> **THE EXERCISE**
Reproduce every line of the data below word for word, omitting the pictures from your response.

Dataset items:
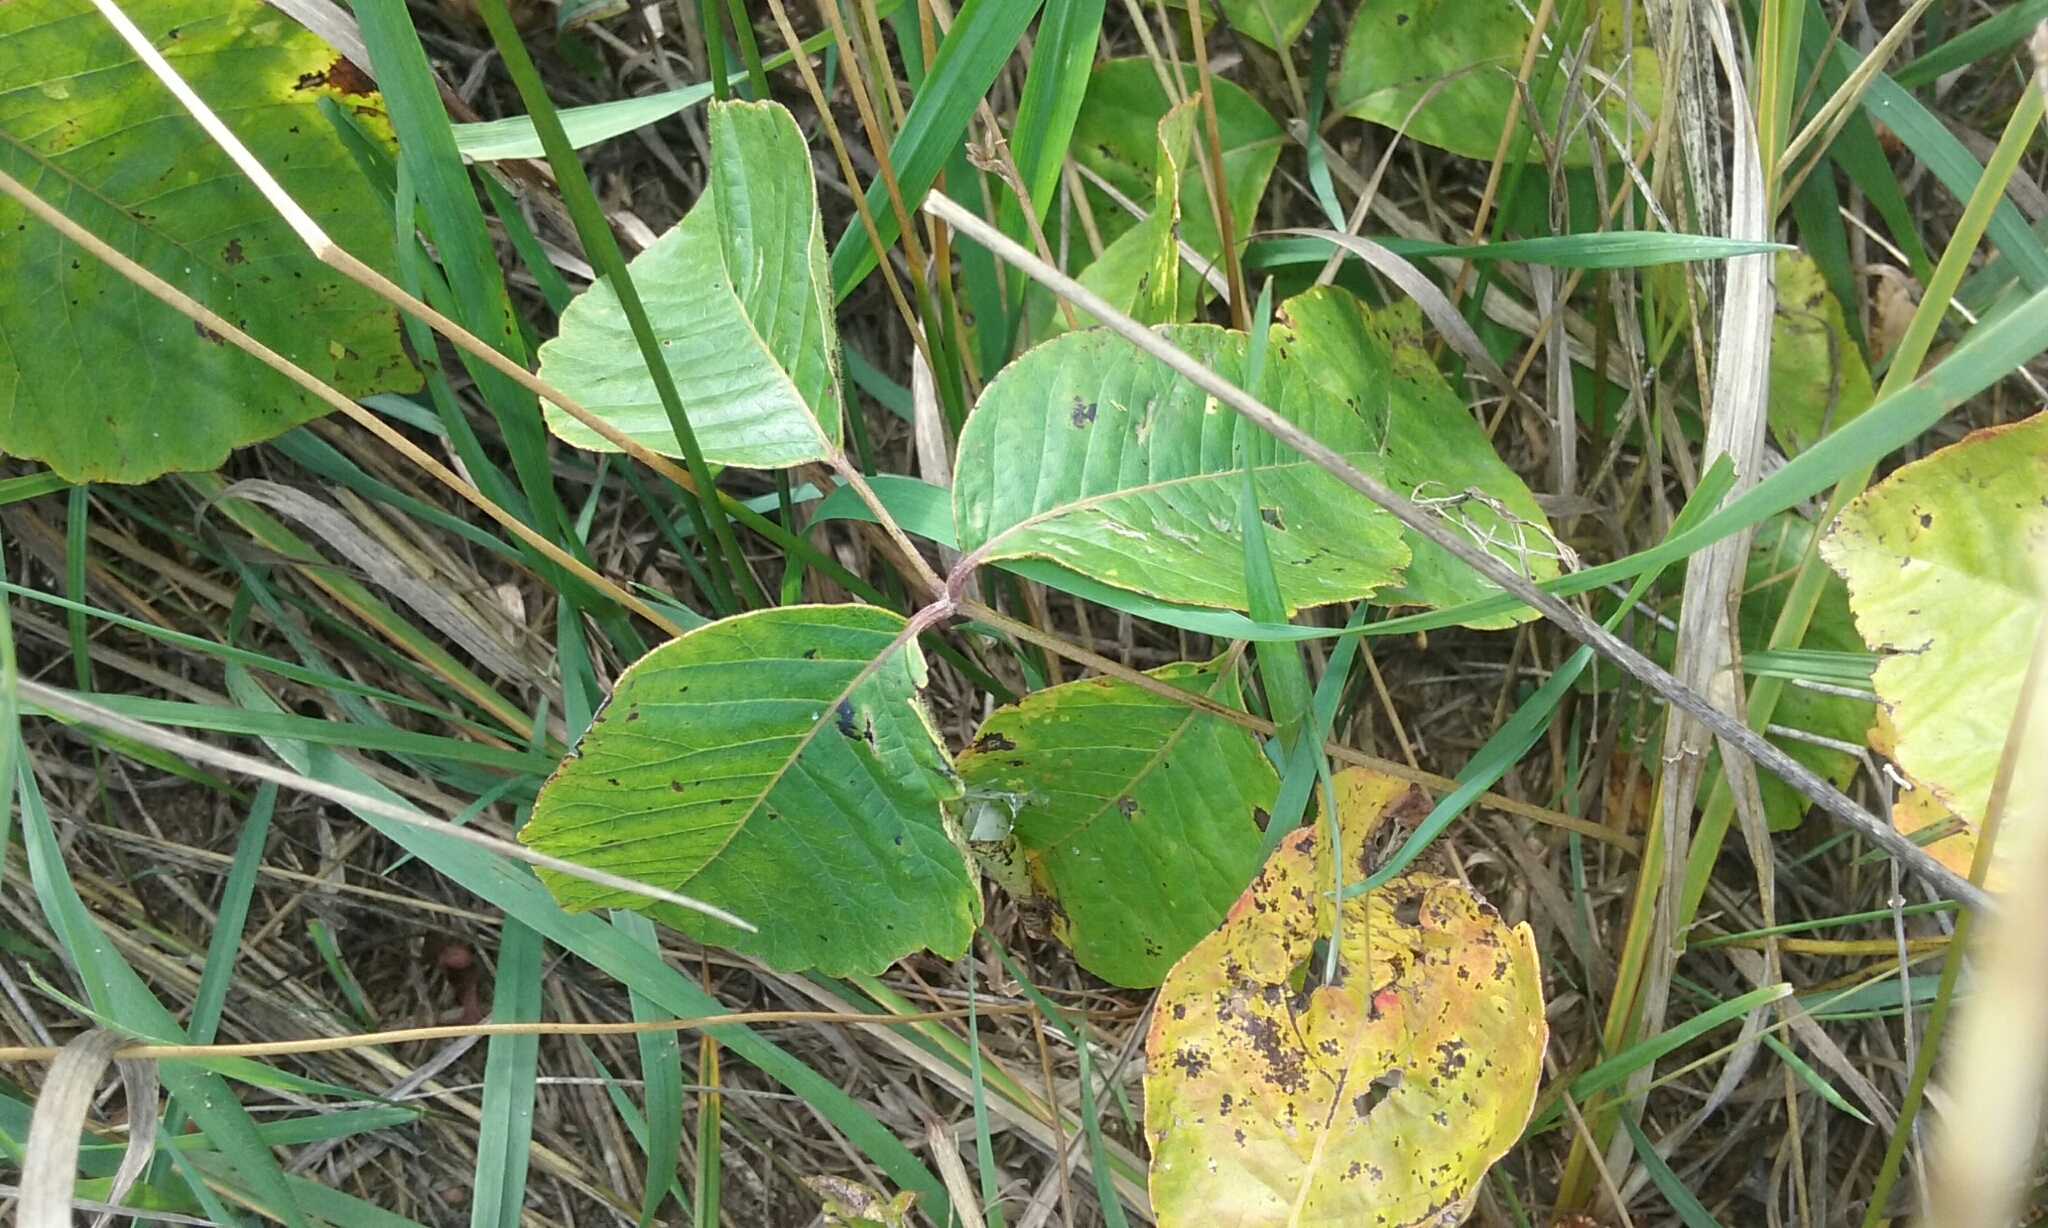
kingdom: Plantae
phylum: Tracheophyta
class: Magnoliopsida
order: Sapindales
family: Anacardiaceae
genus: Toxicodendron
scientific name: Toxicodendron rydbergii
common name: Rydberg's poison-ivy
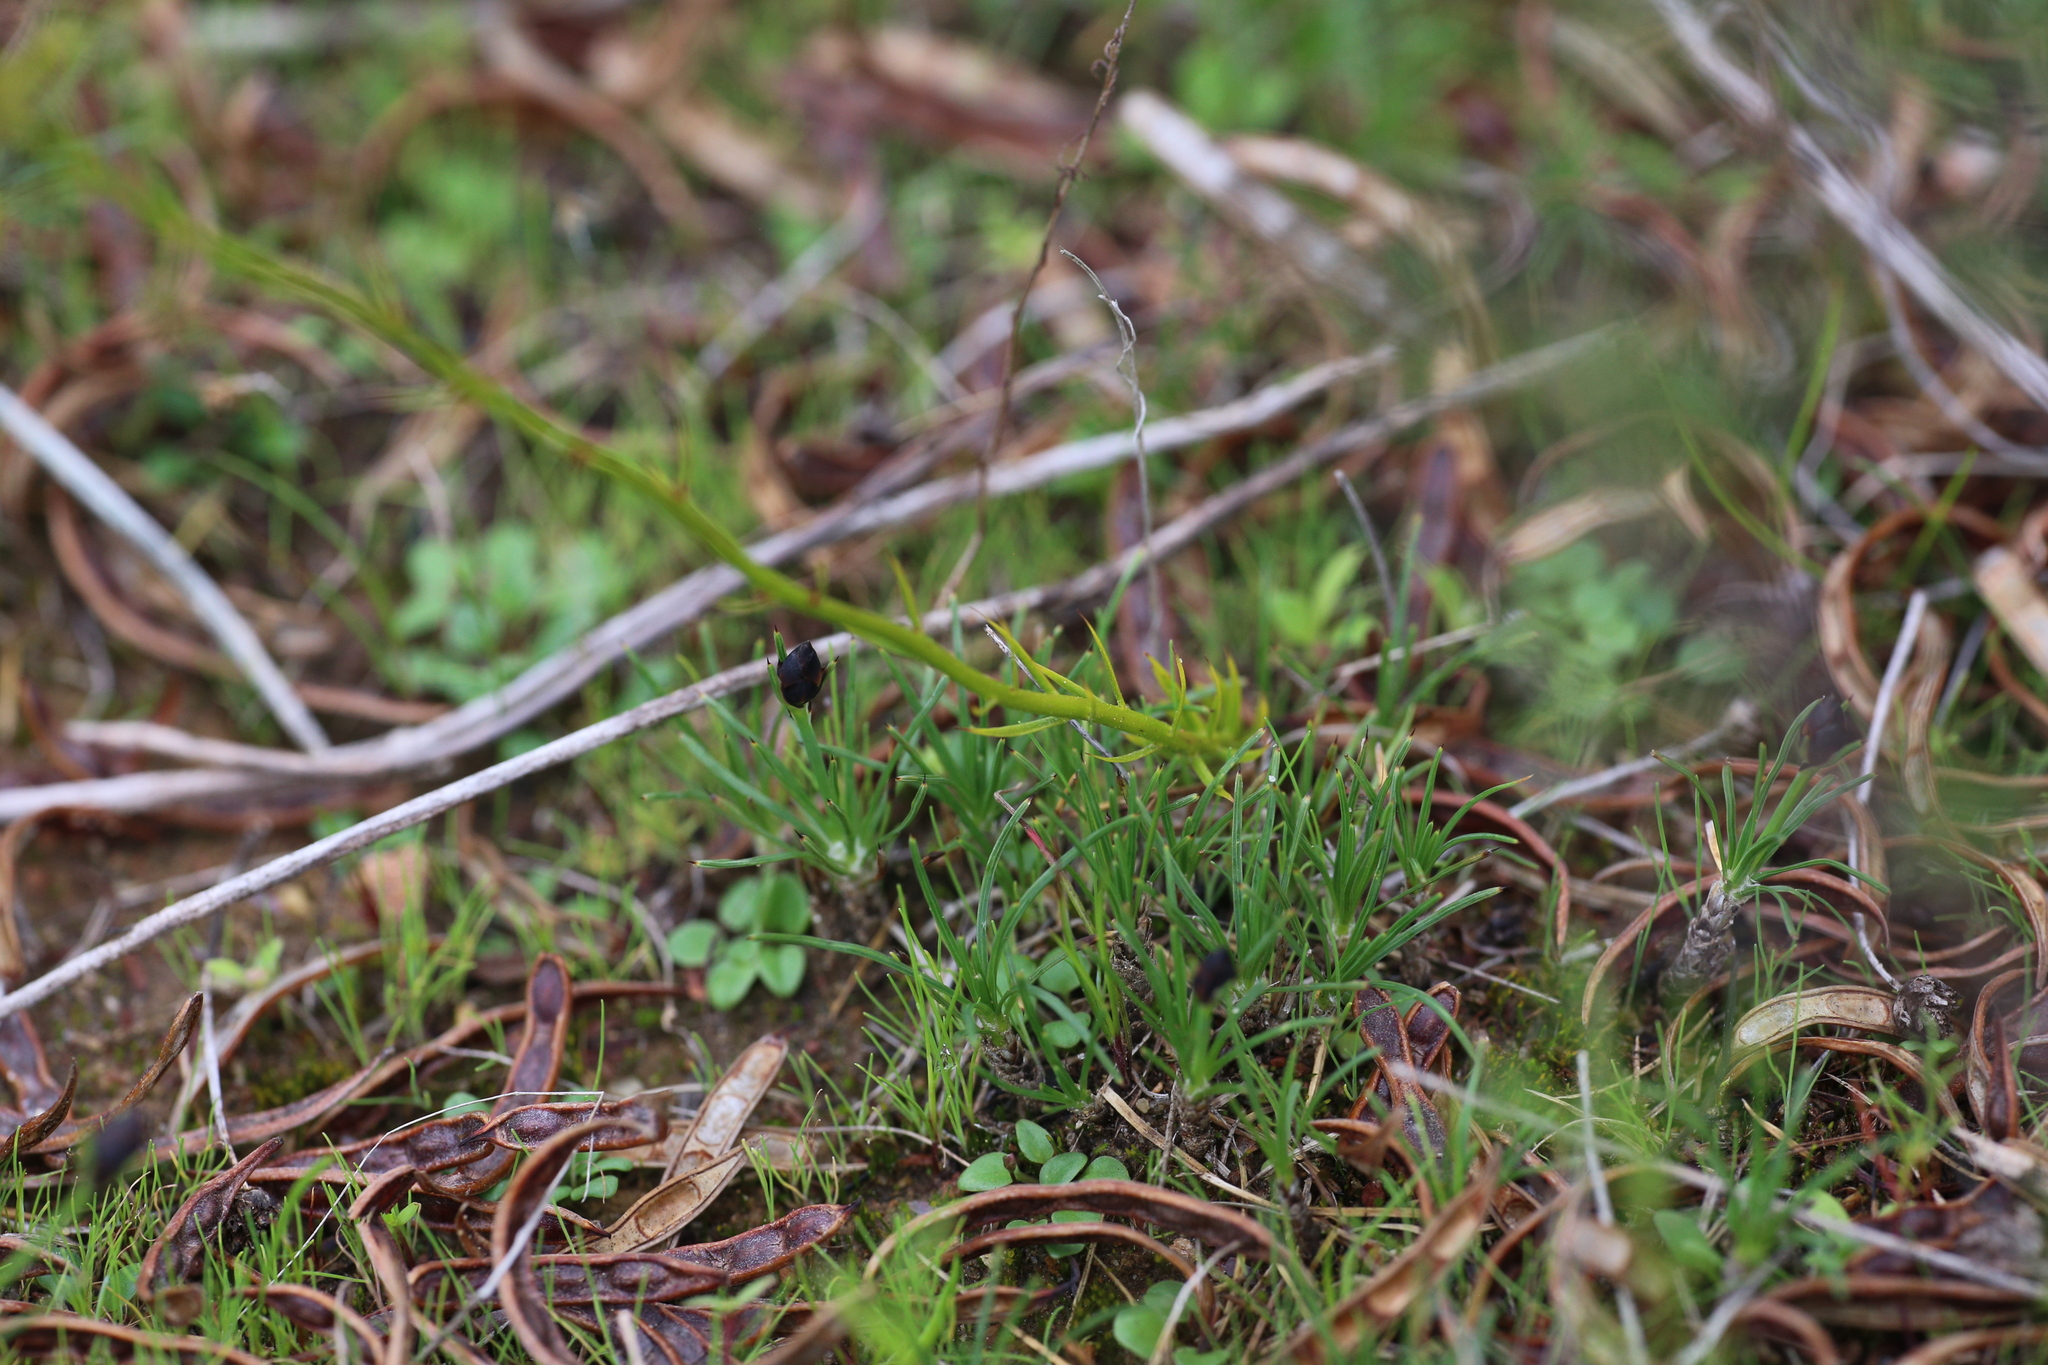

> **WRITTEN SOLUTION**
kingdom: Plantae
phylum: Tracheophyta
class: Magnoliopsida
order: Sapindales
family: Anacardiaceae
genus: Toxicodendron
scientific name: Toxicodendron rydbergii
common name: Rydberg's poison-ivy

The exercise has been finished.